Category: perimeter  server-security  virtualization  

Thoughts on About commingling Virtual Machines

  1. nicolae says:

    Imho this blog post does not contain any useful information whatsoever. Saying that an attack “does not happen every day” is…amateur at best.

  2. Joerg Fritsch says:


    Blogs do reflect the unfiltered and unedited opinion of the analyst that can at times be a little edgy.

    I think these attacks are all academic. To date none of them that I’ve seen is a realistic setting.

  3. SteveB says:


    As a security researcher in a previous life, involved in (pre-Common Criteria Orange Book security at B2 and higher), and having been more recently involved in consumer electronics where attacks were continuous and sometimes successful, this post and your reply to a comment made me a bit nervous.

    With modern attack tools, every known attack is eventually included in a kit or product, making script-kiddie or malware-as-a-service users capable of seemingly esoteric attacks. Examples like Target come to mind.

    Security is a weak-link phenomenon. If any service running inside your data center gets *any* input from outside your security perimeter, you should assume that in the worst case the VM running it can be compromised. (Never mind internal attacks that might come about when your employees bring their laptop back to work from, say, Sochi. Ever notice that if you install virtualization software for Mac, and install the “helper” tidbits they supply for Windows inside the VM, that the OS running in the VM has full access to your Mac file system? And that Windows is the most-common OS installed in that VM, and the target of beaucoup malware attacks? Still feel safe?)

    You only need to read CERT notices for a while to see the name of something you recognize from your own network. You then have to ask yourself where the attack can be escalated from that failure — to the VM? to the network or VLAN? to the hypervisor? to the POS terminals the service connects to?

    Your final paragraph is right — there are likely to be more-vulnerable places in your network than the hypervisor, but it’s a game of probability.
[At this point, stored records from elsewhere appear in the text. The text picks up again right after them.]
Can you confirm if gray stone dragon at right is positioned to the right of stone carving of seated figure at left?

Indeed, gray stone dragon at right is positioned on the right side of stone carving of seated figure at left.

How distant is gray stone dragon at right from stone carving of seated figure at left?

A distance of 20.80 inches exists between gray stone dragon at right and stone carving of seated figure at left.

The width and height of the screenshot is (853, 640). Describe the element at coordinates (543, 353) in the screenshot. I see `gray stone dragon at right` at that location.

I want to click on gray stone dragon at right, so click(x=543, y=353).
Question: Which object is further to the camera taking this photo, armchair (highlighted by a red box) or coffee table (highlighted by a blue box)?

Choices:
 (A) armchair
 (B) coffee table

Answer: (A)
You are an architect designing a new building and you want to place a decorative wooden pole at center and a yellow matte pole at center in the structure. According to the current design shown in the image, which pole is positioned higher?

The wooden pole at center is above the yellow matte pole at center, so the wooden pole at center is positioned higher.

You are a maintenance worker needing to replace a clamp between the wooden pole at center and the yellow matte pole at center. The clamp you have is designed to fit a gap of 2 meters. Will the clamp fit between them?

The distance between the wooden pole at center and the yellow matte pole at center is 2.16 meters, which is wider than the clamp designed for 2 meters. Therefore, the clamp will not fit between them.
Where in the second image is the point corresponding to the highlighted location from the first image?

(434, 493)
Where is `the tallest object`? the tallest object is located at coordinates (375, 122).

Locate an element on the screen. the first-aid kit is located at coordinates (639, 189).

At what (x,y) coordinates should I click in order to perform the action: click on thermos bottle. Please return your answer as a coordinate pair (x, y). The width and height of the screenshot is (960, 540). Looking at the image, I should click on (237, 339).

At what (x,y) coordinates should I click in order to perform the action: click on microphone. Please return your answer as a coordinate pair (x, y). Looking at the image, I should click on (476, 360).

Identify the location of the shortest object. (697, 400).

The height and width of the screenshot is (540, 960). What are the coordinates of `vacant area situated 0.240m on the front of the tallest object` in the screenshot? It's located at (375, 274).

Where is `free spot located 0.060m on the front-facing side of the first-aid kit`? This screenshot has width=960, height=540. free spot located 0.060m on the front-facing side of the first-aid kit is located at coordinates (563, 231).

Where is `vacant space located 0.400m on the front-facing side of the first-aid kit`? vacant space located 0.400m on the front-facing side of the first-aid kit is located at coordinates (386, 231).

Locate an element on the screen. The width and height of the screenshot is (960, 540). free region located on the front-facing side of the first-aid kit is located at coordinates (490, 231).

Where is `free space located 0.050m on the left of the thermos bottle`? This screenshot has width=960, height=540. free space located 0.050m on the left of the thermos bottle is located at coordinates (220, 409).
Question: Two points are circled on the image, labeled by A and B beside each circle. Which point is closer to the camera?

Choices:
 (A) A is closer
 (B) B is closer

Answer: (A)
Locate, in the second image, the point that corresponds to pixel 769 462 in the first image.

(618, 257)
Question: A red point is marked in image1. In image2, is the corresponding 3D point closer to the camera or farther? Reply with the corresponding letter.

If a good hypervisor attack (maybe a zero-day, maybe not, but stay patched just in case) becomes known, COUNT ON IT being in an attack kit or malware product — those guys are good. Do your best to keep it out of your physical network (keep in mind that VLAN tags are often set on network traffic by non-virtualized OSs and hypervisors), and make sure that you are watching for “unusual” behavior. Use suspenders, and a belt, and duct tape to put together your internal barriers — the more barriers you put up, the less likely it is that a scripted attack will succeed. The Common Criteria are about raising the cost of attack, not setting the probability of success to zero.

    It’s dangerous to assume that because you haven’t personally seen an attack in a “realistic setting” that it doesn’t exist. The Careto attack recently noticed by Kaspersky has been out there for 7 years. Think about it… 7 years, without being detected. Huh. And now, anyone reading the Kaspersky report knows how they did it.